(Set task)
In the post on reasons to crowdfund a product, what does it say the limited-time aspect of a crowdfunding campaign creates?

(Selected passage)
------------------------------------------------------------

28 August 2014 | 20 Comments
A few days ago someone contacted me with the fundamental question: “Why should I crowdfund my product?” (opposed to traditional means of launching a product, most of which are financially driven–loans, angel investors, dipping into savings, maxing out credit cards, etc).
I searched through my Kickstarter Lessons to find the one about the pros and cons of crowdfunding…and I couldn’t find one. Unless I’m forgetting something, I’ve never written it.
Granted, if you read this blog, you’ve probably already decided to crowdfund your project. But it was really helpful for me to take a step back to look at why I’ve consistently chosen to crowdfund our products.
Below I’ve included both a “top 10” list and a shorter list of reasons why you might not want to crowdfund your product.
Top 10 Reasons to Launch a Product via Crowdfunding
- Build community: Crowdfunding allows creative people to build a community around their creations. This can lead to much greater success in the long run if you’re launching or expanding through the crowdfunded project, as you have a passionate group of fans supporting you (and holding you accountable).
- Gauge demand: You might have an idea that you think is really cool, but you don’t know how the general public will receive it. There’s no better way to find out (again, with very low risk) than asking people to pay for something that doesn’t exist yet.
- Raise Funds: If you need to raise a lot of money to create something new, rather than taking a loan or putting your own money at risk, crowdfunding provides a way to raise the funds without giving up equity in your endeavor. Plus, the whole idea of the “funding goal” helps creators avoid situations where they raise some money but not enough (if they budget correctly).
- Improve the Product: Stretch goals have allowed products to get better from inception. Instead of making the most basic version of a board game due to lack of up-front funding, if you receive enough interest on Kickstarter and can produce more games, you drive down the cost per unit and can add in more cool stuff, making it better for everyone.
- Business training wheels. Starting a business is hard, but a crowdfunding campaign gives you the opportunity to learn how to launch a company with the “training wheels” still on. You have a big group of people there to point you in the right direction, and you usually have plenty of time to figure things out. Plus, if your original campaign doesn’t fund, you can try again.
- Direct access to customers: Say you create a new product and sell it to Walmart. You know nothing about the people who buy the product. But with crowdfunding, you know tons of information about every single customer. That data is incredibly helpful, and also allows you to build a shipping strategy for each individual customer that could save both of you a lot of money.
- Generate Awareness: Kickstarter is a platform, not a promoter of products. But a lot of people browse Kickstarter to discover new stuff, so you have access to a broad range of people who wouldn’t otherwise have heard of you.
- Urgency: The limited-time aspect of a crowdfunding campaign creates a level of urgency that pre-orders cannot replicate.

------------------------------------------------------------

(Supplied data)
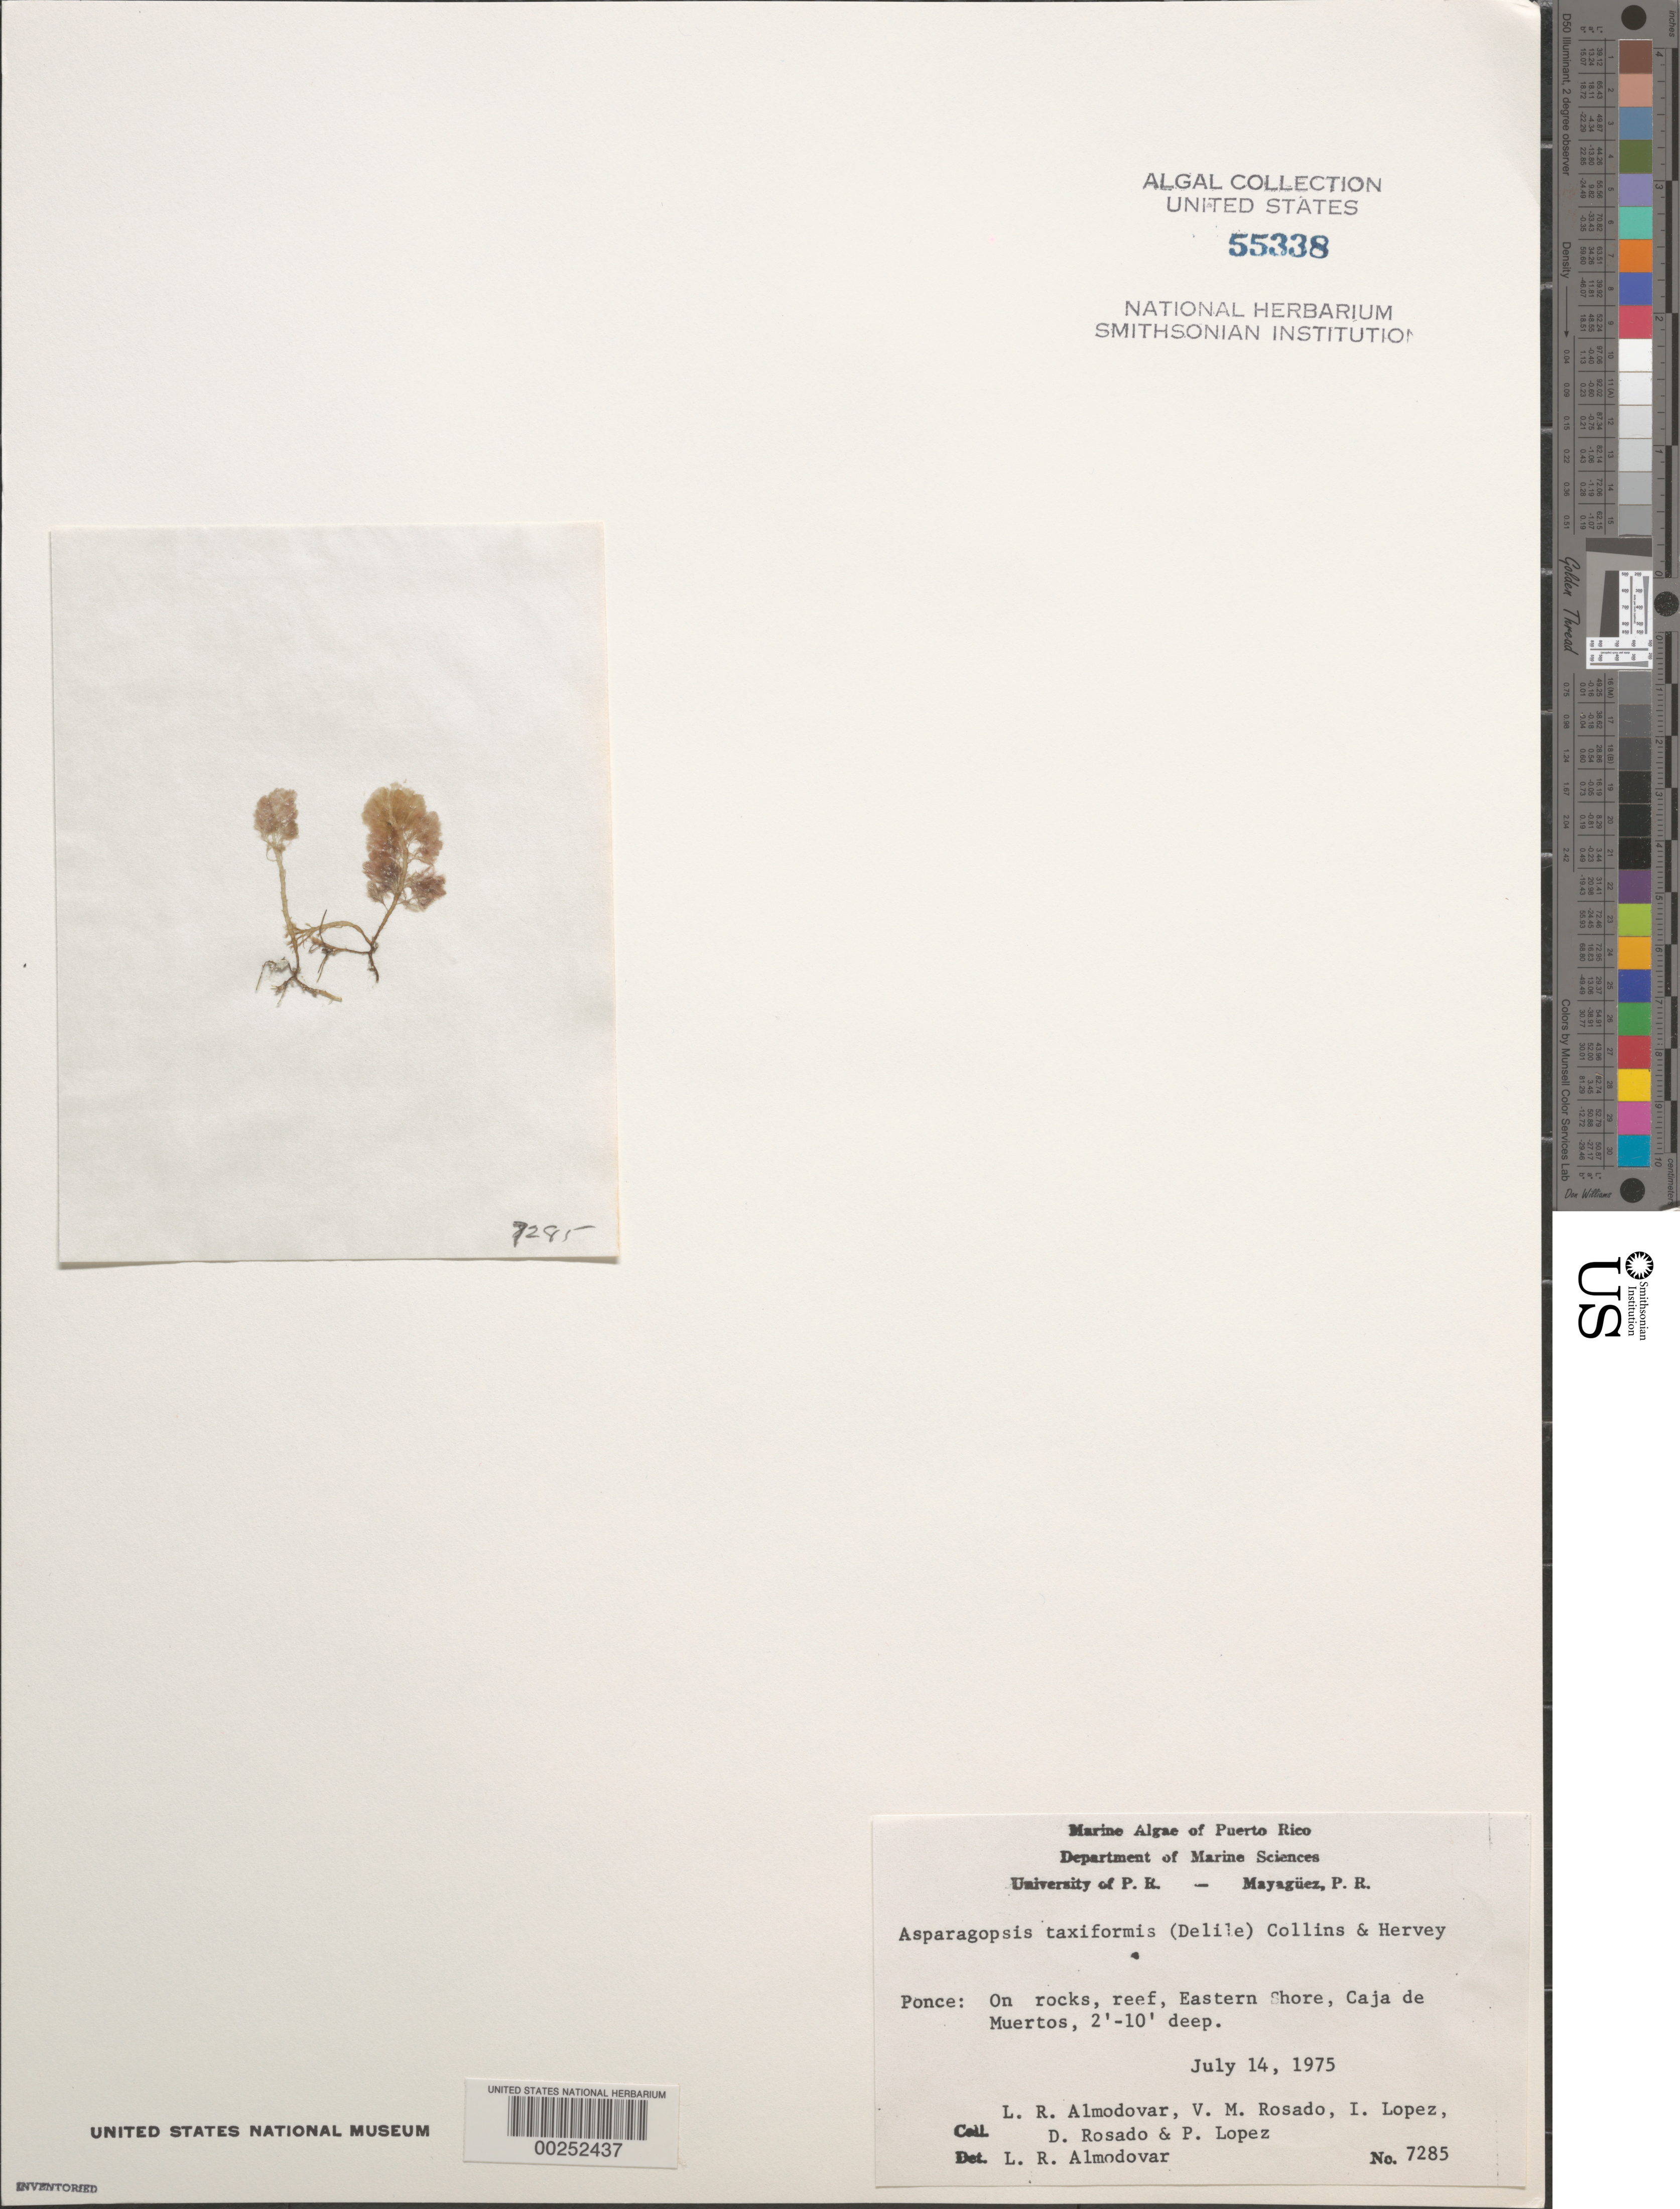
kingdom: Plantae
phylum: Rhodophyta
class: Florideophyceae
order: Bonnemaisoniales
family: Bonnemaisoniaceae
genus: Asparagopsis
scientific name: Asparagopsis taxiformis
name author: (Delile) Trevis.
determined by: Almodovar, L. R.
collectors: L. Almodovar, V. Rosado, I. Lopéz, D. Rosado & P. Lopez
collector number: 7285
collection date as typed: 14 Jul 1975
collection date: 1975-07-14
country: Puerto Rico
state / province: Ponce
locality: Eastern shore, caja de muertos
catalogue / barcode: US 55338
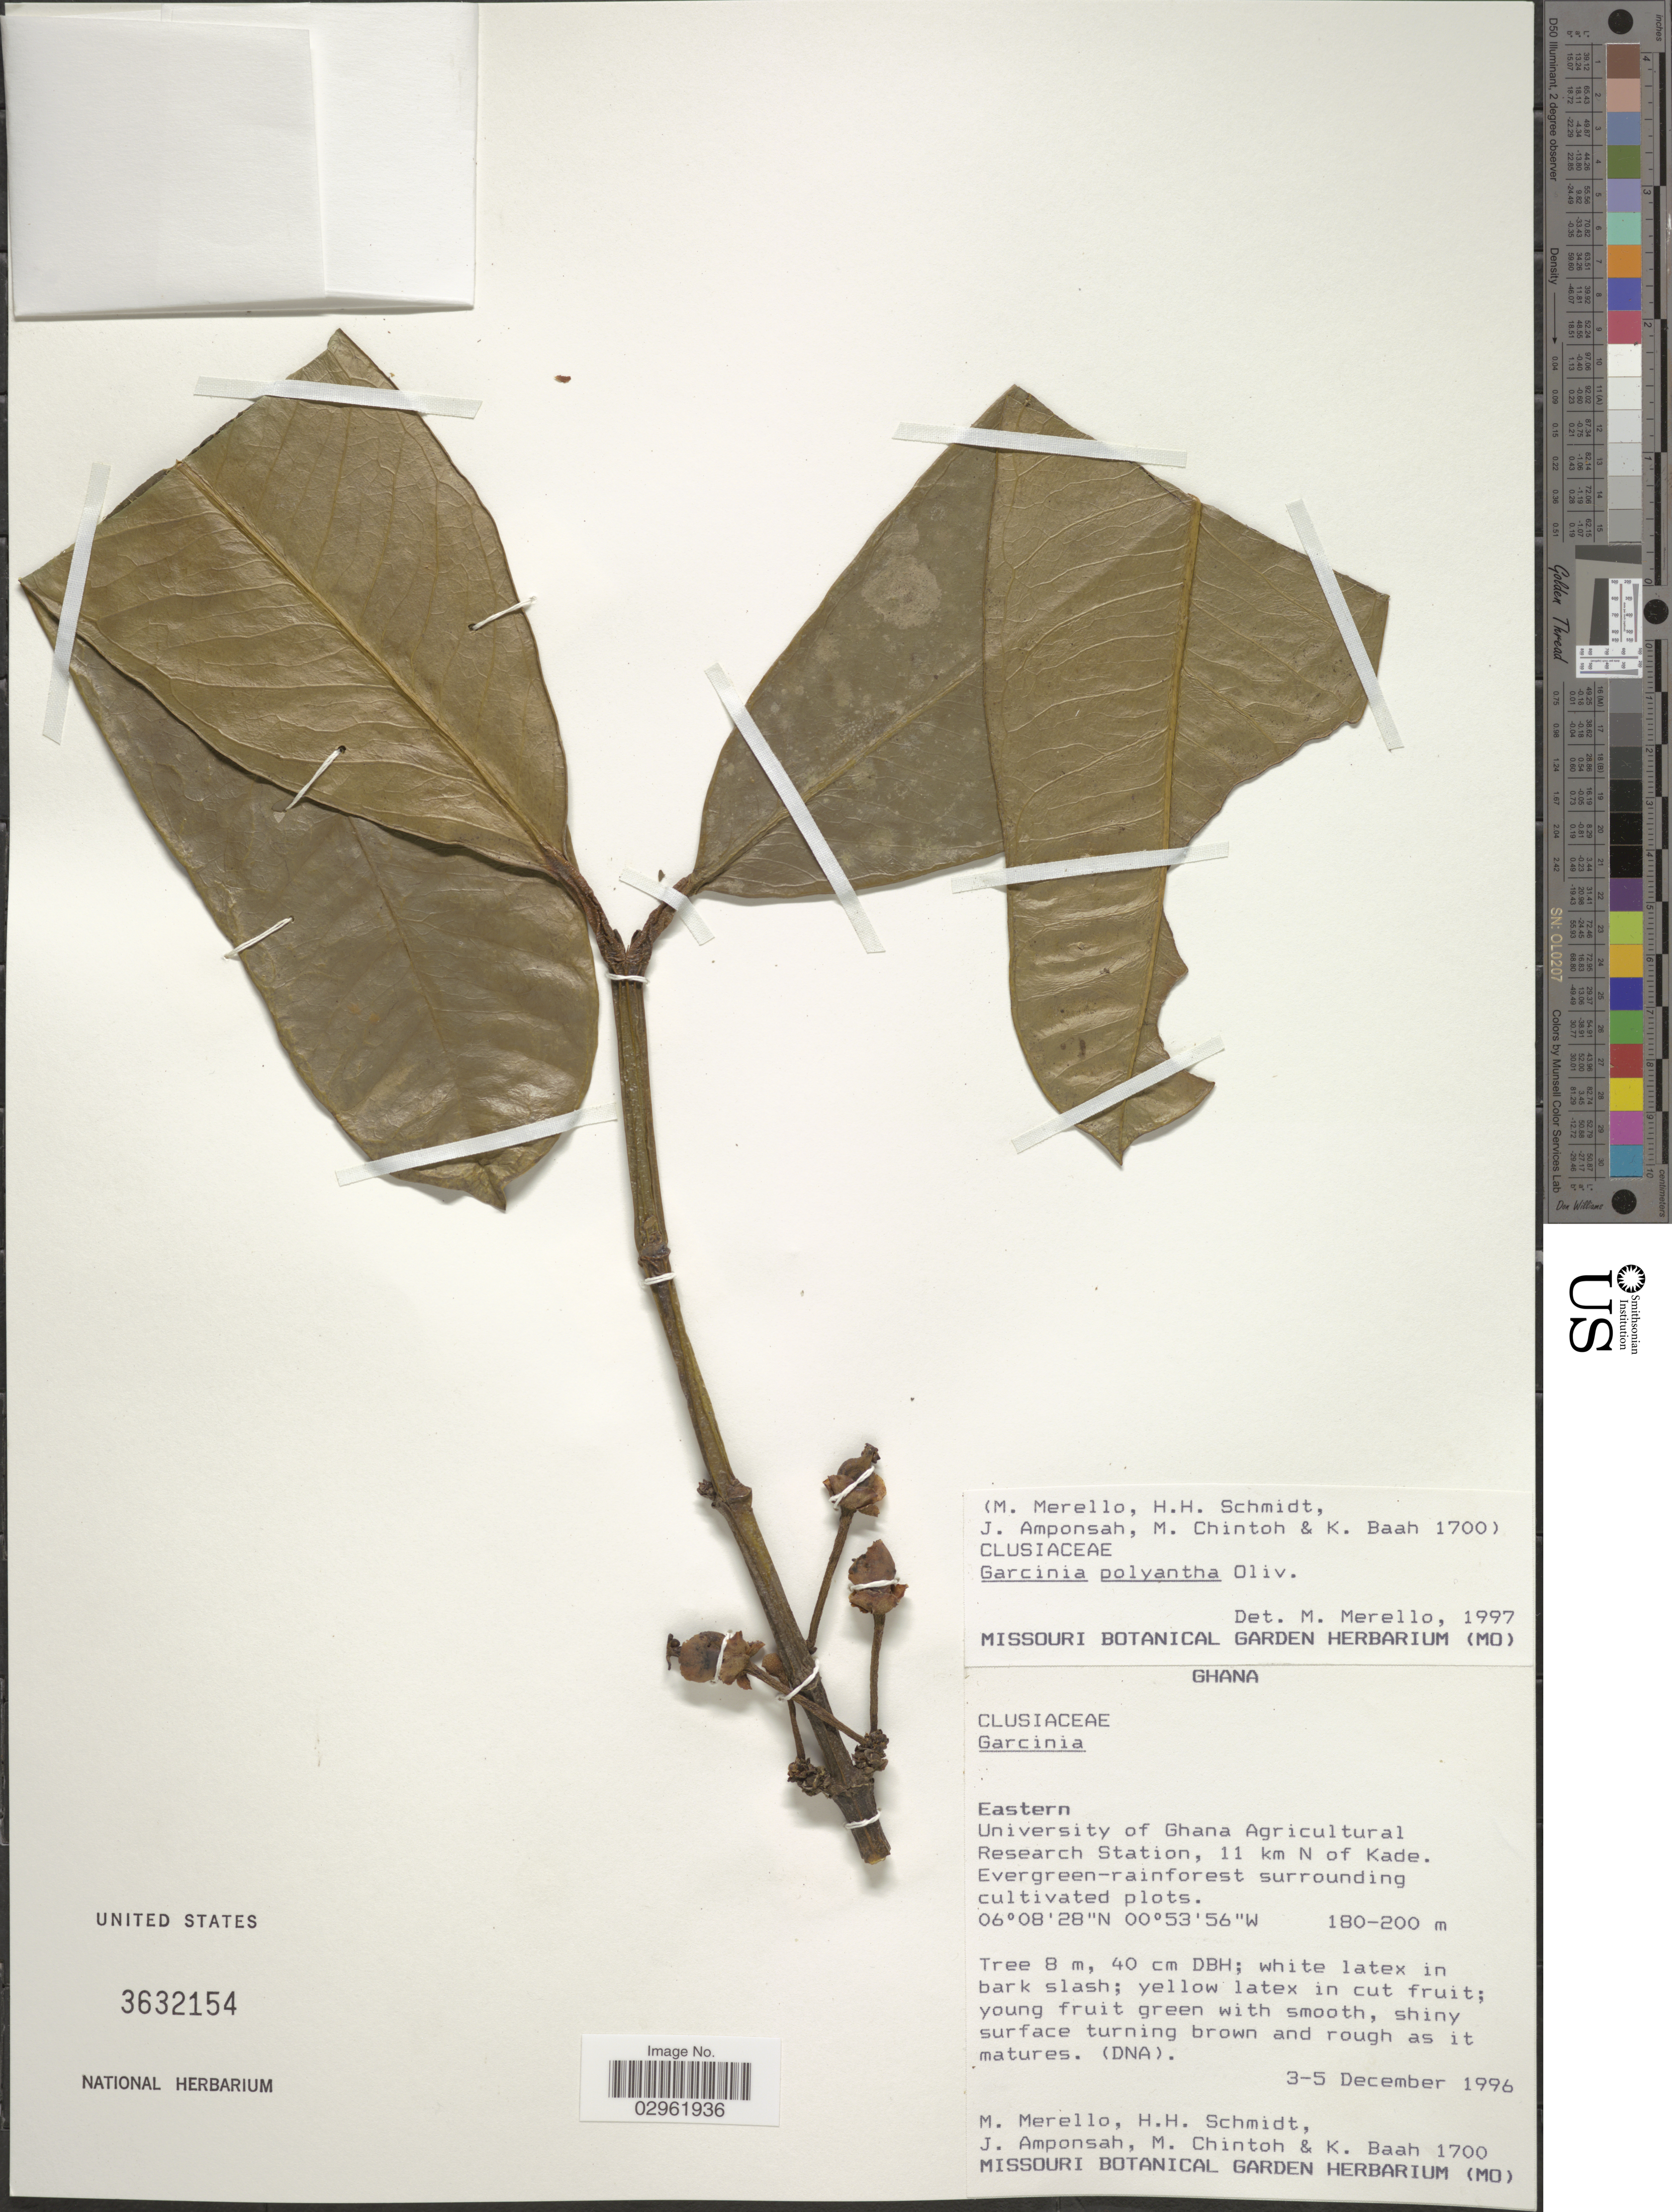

------------------------------------------------------------

(Solution to the exercise)
A level of urgency that pre-orders cannot replicate.